Colpita positivamente dal connubio, raro per un libro a tema, di capacità di sintesi, precisione del linguaggio e sua semplicità, ho deciso di convocare direttamente Beniamino Biondi perché lo ritengo meritevole di intervento in una recensione il cui protagonista non è soltanto il suo libro come prodotto editoriale e culturale, ma anche egli stesso come suo autore, cioè creatore dell’idea originale come contenuto e forma.
Ho optato per la modalità più consueta di coinvolgimento autorale attraverso una serie di quesiti a cui molto gentilmente Biondi ha risposto.
Alla domanda relativa a quando è arrivato il Giappone, filmicamente parlando, nella sua vita, egli ha nominato i film di Kōhei Oguri, seguiti poi da quelli di Yasuzo Masumura (a cui, tra l’altro, ha dedicato una monografia) e dalle opere del cinema di Pinku Eiga. Senza escludere la nouvelle vague nipponica, Biondi preferisce cineasti come Susumu Hani e Yoshishige Yoshida.
Ho chiesto allora perché focalizzare l’attenzione di un libro su un cinema già poco noto di per sé, proprio sul versante sperimentale. Biondi, concordando sulla non conoscenza dell’argomento da parte del pubblico occidentale, ha dichiarato di aver scritto L’arcipelago per esplorare l’universo di un cinema che in Giappone ha dato alcuni dei risultati più significativi e in termini di assunti concettuali e in termini di ricerca linguistica.
Tra i registi che Biondi stima figurano infatti Motoharu Jōnouchi, Yoji Kuri, Katsu Kanai, Kazuo Hara, e Donald Richie, per quanto egli debba aggiungere obbligatoriamente Toshio Matsumoto e Shūji Terayama, oggetto, nel suo libro, proprio di due capitoli specifici.
In merito ai film, non potendo citarli tutti, in considerazione delle numerose tensioni artistiche e culturali, “vince” Il funerale delle rose di Matsumoto.
Non ho potuto dunque esimermi dal chiedergli se esista o meno uno specimen del cinema ne L’Arcipelago . La risposta non poteva esser univoca: per certi aspetti, Takahiko Iimura, per altri Terayama, per altri ancora Obayashi. Ognuno di loro ha presieduto un certo discorso poi assunto dai cineasti successivi.
Ecco perché dovremmo tutti leggere il libro di Biondi, per comprendere che, anche in un arcipelago, il cinema è molto più ed altro dall’idea generica e convenzionale data in pasto al pubblico medio: Biondi sostiene che tutti i registi giapponesi sperimentali hanno posto delle basi per i cineasti venturi, discorso, nella sua verità incontrovertibile, ma difficilmente testimoniabile, nell’attuale panorama italiano, dove tutti “fanno film” alla velocità del vento in assenza di idee, di forme, di linguaggio, di pensieri, di ricordi, di memoria.

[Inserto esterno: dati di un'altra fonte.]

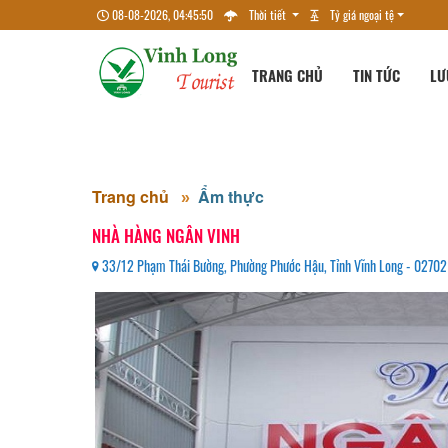
08-08-2026, 04:45:50
Thời tiết
Tỷ giá ngoại tệ
TRANG CHỦ
TIN TỨC
LƯ
Trang chủ
Ẩm thực
NHÀ HÀNG NGÂN VINH
33/12 Phạm Thái Bường, Phường Phước Hậu, Tỉnh Vĩnh Long - 02702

Biondi afferma, a mio giudizio, giustamente, che il cinema italiano dovrebbe mutuare da quello nipponico la capacità di equilibrio straordinaria fra la geometrica astrazione delle immagini e la violenza dei contenuti espressivi.
Tuttavia i registi e gli spettatori nostrani come, nella maggior parte del resto del mondo, ignorano le principali figure di pratica artistica del cinema sperimentale giapponese, sia perché pochi sono i cineasti ancora viventi e in attività, sia perché quasi nessuno dei professionisti citati nel libro scritto da Beniamino Biondi è inserito nelle storie del cinema mondiale, fatti salvi i casi di Terayama e Matsumoto, ma anche lì in modo vago, accennato e in fondo marginale.
Personalmente ho voluto verificare quanto sopra sfogliando alcuni manuali di storia del cinema e dei film di recente pubblicazione: al massimo, compaiono, condensati in due paginette, soltanto i nomi di Ōshima, Imamura e Teshigahara.
Ecco spiegato il pregio del libro di Biondi con cui ho aperto questa mia analisi: esso è un viatico all’approfondimento e in primis alla conoscenza ovvero permette di portare alla luce buona parte dell’ignoto, compiendo un viaggio affascinante terramarique, inviando, una volta giunti nell’arcipelago di un mondo così lontano, un chiarissimo messaggio di universalità e bellezza dell’Arte, priva di qualsivoglia imponibile limes.